Swap "series" for "group" in the items from the line with "Which category has" through the end of the items, and change nothing else. Give only those lines, without the pictures.

'''

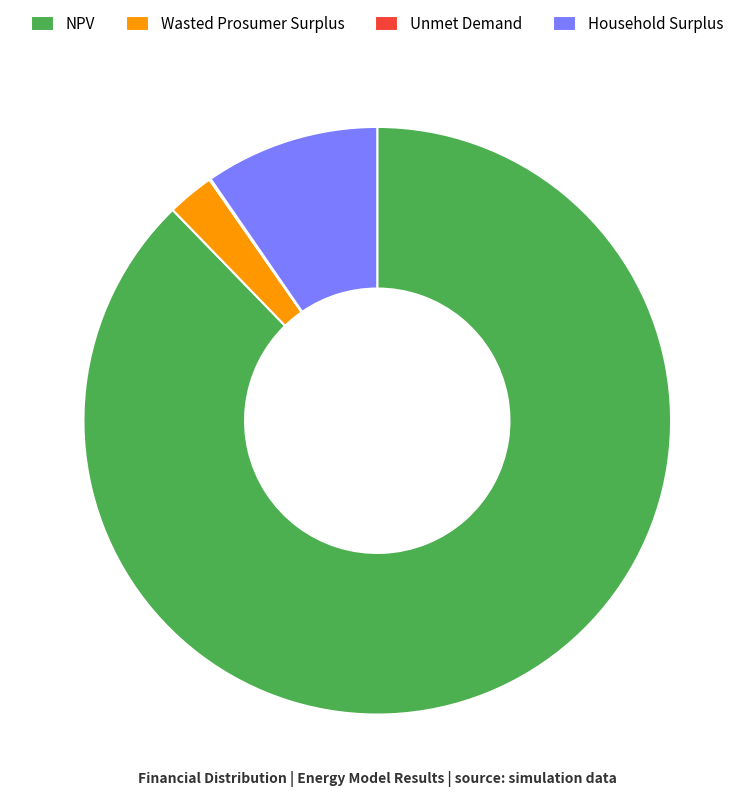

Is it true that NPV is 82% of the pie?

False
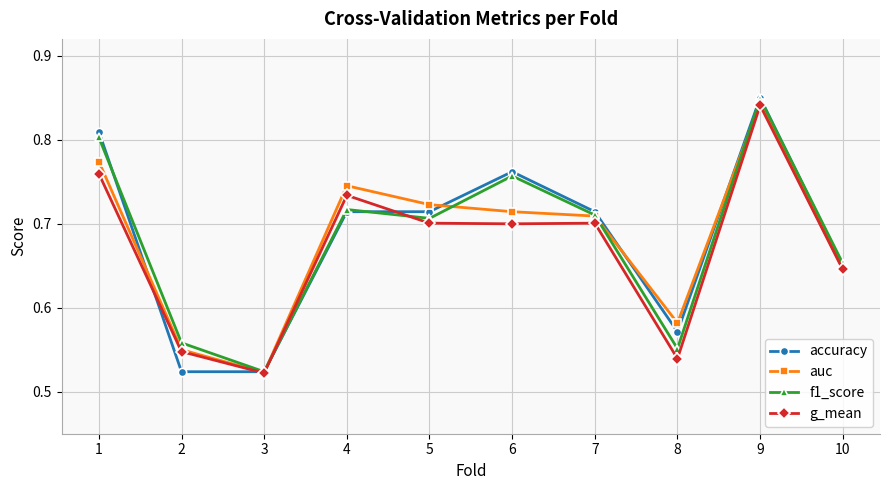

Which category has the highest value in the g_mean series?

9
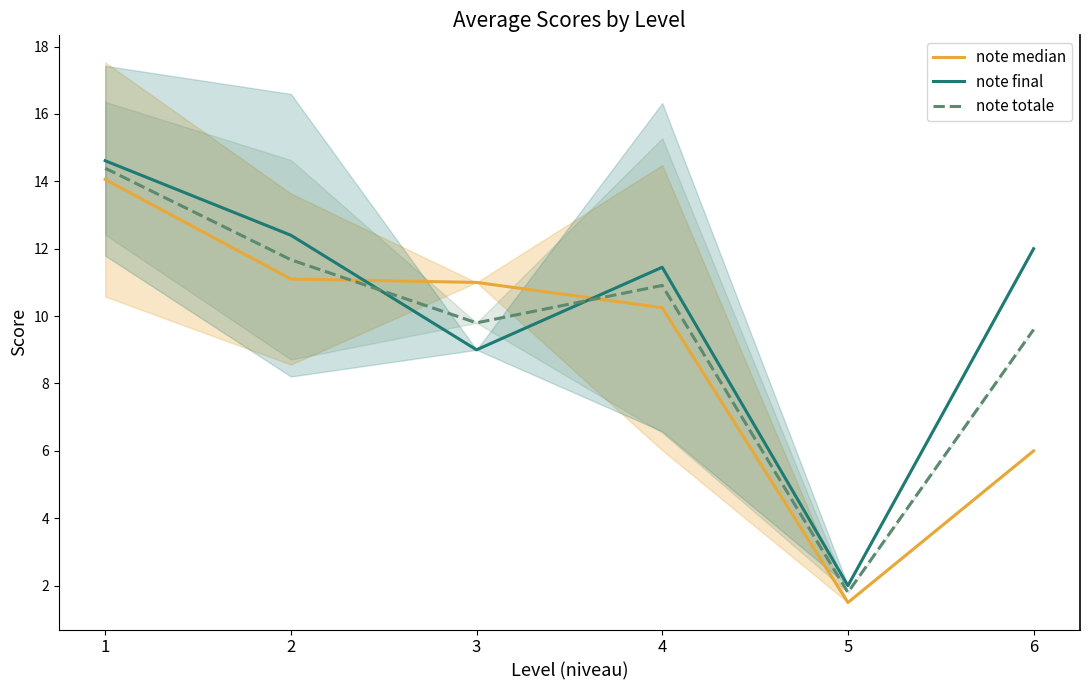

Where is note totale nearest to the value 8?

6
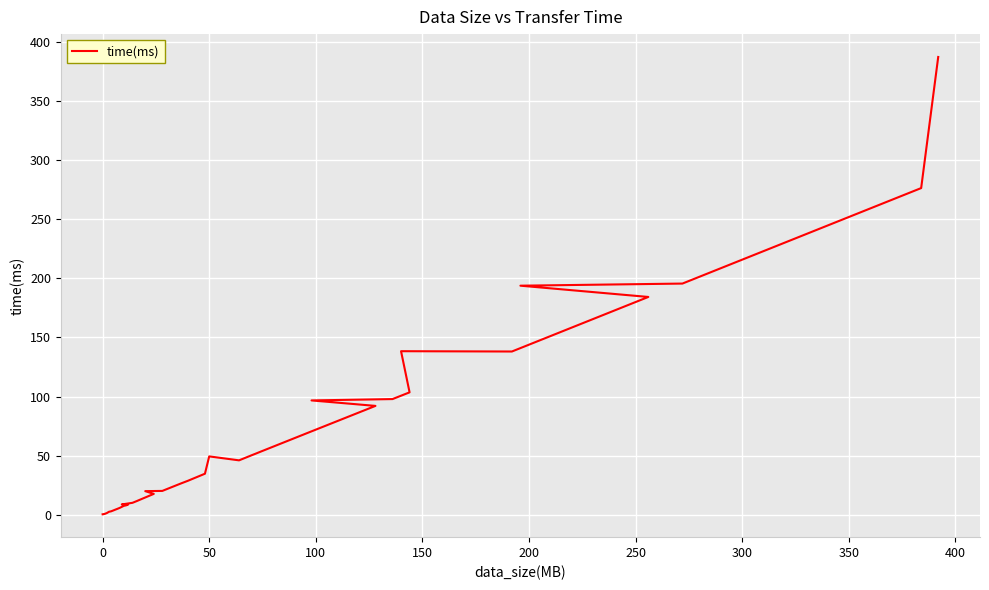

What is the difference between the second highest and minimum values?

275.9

'''

- **Response to this exercise**
Which category has the highest value in the g_mean group?

9

Where is note totale nearest to the value 8?

6

What is the difference between the second highest and minimum values?

275.9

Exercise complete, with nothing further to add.